For Patrick Flahive, the music teacher and choir director at St. Andrew plus the artistic director and founder of Pueri Cantores San Gabriel Valley, this trip marked the 30th anniversary of the first time he brought a choir to sing for the pope.
“It’s just a tremendous experience to have such beautiful life-changing events,” Flahive said. “These people, kids and adults, can share an experience they can recall and still be inspired by.”
The choir had been rehearsing twice a week since September to prepare, but the logistics for a trip like this has been years in the making: music purchased by Flahive; hotel rooms booked and organized by Flahive’s wife; choir robes bought by St. Andrew pastor, Father Marcos Gonzalez; rehearsal space arranged by St. Andrew Catholic School Principal Jae Kim.
“All those things where they didn’t think twice,” Flahive said. “Absolutely supportive in every way.”
The choir’s first performance in Italy was a historic one on New Year’s Eve with the pope singing vespers evening prayer at St. Peter’s Basilica. Flahive doesn’t believe an American children’s choir has ever been invited to do that.
The students sat side by side with the Sistine Chapel Choir — labeled the oldest choir in the world — and sang responses in Latin and Italian.
For Arturo Hernandez III, 13, an eighth-grader at St. Andrew who’s never traveled internationally before, the moment was an emotional one.
“I was feeling pretty excited,” Hernandez said. “And then when it finally happened, like when the music started playing, it’s just like a whole different emotion went over me. Like ‘I am doing this right now.’
“Not many people get to sing for the pope, so I feel pretty special that I was able to even be there at the Vatican.”
On New Year’s Day, the choir performed again at St. Peter’s Basilica, this time at a noontime Mass for the feast of Mary, Mother of God, where they sang more traditional holiday songs like “O Come, All Ye Faithful,” “Hark! The Herald Angels Sing,” and the Italian “Gesù Bambino.”
In addition to performing in Assisi and at the Santi Apostoli in Rome, the choir concluded its trip by singing at the Epiphany Mass on Jan. 6, again for Pope Francis.
“He’s such a brilliantly positive presence,” Flahive said of the pope. “The children obviously enliven him and are dear to him. That’s really meaningful to me.”
For the students, many of whom have never been outside of California, seeing the historic landscape of Italy was eye-opening.
“It’s great,” Hernandez said. “Stuff over in California isn’t really that old. Over here, there’s stuff everywhere that’s thousands of years old and you can touch it.”
“It’s been exciting,” Quintero said. “Seeing stuff that’s been on TV, like the Colosseum.
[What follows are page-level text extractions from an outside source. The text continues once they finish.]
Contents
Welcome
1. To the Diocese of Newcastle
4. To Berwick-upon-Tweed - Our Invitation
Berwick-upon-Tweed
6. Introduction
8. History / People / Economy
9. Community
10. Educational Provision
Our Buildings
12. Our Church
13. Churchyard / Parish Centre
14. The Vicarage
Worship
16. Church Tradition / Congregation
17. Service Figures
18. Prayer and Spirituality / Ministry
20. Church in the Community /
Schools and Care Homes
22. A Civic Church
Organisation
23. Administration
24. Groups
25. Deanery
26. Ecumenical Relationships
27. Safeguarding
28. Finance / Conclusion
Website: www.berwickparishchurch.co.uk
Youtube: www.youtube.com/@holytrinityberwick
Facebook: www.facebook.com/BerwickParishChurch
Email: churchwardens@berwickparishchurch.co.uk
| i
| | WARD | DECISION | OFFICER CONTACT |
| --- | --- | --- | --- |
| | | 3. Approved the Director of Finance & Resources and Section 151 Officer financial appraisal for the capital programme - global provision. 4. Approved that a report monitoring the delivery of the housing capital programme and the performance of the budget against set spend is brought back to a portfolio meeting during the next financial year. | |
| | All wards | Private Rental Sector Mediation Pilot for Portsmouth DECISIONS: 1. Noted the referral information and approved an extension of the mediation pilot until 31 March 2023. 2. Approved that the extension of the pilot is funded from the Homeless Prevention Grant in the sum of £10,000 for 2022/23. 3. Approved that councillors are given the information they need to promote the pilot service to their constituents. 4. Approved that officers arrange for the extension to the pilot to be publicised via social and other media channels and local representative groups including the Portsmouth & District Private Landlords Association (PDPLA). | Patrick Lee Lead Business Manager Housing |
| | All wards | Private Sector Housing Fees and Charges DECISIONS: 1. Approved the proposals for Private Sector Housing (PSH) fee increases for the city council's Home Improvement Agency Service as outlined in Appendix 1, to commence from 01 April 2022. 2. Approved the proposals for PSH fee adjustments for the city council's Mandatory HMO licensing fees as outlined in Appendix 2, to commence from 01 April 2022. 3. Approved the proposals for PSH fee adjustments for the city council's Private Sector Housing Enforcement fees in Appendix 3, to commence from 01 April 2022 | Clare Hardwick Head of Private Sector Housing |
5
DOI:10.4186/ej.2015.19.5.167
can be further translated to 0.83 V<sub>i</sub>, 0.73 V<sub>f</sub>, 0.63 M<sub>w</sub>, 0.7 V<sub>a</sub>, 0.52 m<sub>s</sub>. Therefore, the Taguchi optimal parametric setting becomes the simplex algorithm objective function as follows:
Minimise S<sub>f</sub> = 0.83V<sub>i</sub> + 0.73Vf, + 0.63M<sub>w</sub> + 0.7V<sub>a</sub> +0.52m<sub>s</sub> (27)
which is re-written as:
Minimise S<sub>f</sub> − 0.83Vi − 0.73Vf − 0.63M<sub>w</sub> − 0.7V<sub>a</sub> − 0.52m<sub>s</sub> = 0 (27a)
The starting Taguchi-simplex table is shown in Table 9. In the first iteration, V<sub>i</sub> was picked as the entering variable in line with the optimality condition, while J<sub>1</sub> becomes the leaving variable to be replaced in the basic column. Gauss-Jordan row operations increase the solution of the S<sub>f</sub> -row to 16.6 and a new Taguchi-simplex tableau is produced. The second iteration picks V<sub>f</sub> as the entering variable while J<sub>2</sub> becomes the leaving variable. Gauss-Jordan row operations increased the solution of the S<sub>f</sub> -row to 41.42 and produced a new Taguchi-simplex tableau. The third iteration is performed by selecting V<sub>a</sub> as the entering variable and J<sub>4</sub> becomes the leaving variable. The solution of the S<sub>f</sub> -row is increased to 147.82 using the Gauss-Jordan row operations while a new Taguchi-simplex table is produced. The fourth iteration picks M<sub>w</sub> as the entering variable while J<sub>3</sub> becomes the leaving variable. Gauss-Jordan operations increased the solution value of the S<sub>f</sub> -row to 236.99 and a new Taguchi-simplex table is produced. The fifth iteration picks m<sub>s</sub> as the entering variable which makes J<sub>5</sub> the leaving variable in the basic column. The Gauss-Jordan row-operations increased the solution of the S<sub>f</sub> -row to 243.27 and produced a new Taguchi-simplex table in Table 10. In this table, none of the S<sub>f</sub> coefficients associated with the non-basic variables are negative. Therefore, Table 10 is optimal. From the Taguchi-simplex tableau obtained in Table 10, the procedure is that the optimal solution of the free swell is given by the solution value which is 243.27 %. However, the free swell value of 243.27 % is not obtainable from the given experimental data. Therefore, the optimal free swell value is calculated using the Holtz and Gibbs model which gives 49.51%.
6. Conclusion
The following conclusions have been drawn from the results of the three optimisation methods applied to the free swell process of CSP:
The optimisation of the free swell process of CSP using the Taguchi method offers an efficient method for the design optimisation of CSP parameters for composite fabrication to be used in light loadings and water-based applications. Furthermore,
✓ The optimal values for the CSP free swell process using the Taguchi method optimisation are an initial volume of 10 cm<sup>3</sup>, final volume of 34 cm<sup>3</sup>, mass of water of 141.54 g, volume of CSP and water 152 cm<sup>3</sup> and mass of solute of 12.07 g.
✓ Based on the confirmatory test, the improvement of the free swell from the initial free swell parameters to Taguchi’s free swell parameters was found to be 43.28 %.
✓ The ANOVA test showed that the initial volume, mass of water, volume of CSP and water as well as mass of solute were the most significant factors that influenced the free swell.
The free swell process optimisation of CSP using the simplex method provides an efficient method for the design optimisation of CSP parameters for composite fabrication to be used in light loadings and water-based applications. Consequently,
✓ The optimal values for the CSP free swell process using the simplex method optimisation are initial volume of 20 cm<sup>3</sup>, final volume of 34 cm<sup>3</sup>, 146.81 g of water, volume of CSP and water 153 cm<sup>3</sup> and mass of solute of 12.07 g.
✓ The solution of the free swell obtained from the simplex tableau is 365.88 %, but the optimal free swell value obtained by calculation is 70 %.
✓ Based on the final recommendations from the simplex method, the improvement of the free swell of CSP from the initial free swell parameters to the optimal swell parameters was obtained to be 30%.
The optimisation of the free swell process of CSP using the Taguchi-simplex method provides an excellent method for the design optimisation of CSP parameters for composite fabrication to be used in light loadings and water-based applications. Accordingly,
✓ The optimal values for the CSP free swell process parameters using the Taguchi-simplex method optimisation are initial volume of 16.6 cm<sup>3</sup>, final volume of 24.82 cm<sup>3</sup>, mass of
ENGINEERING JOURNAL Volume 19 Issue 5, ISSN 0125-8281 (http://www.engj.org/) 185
It’s cool being in Italy.”
Overall, Flahive was impressed with the way the students handled the rigor of the trip and stepped up to meet the moment.
“Everything is completely unknown territory for them, and I love the fact that they’re not really fearful,” he said. “They’re just going into these things with such courage and such enthusiasm, and then such delight when they realize that these magnificent events and magnificent places are actually occurring and they’re a very integral part.”
The experience can only broaden the students’ faith — and ours — Flahive said.
“They’re getting a real experience of the universe, of their faith, and a real experience of friendship,” he said. “You know, brotherhood and sisterhood with the other kids who can’t even speak the same language. But they’re obviously sharing the same thing.
“The singing of the children brings all of us closer to God. Because it’s the beauty of it, of their voices, the beauty of their spirit and the beauty of the sacred texts that they sing are all just powerful and overwhelmingly delightful.”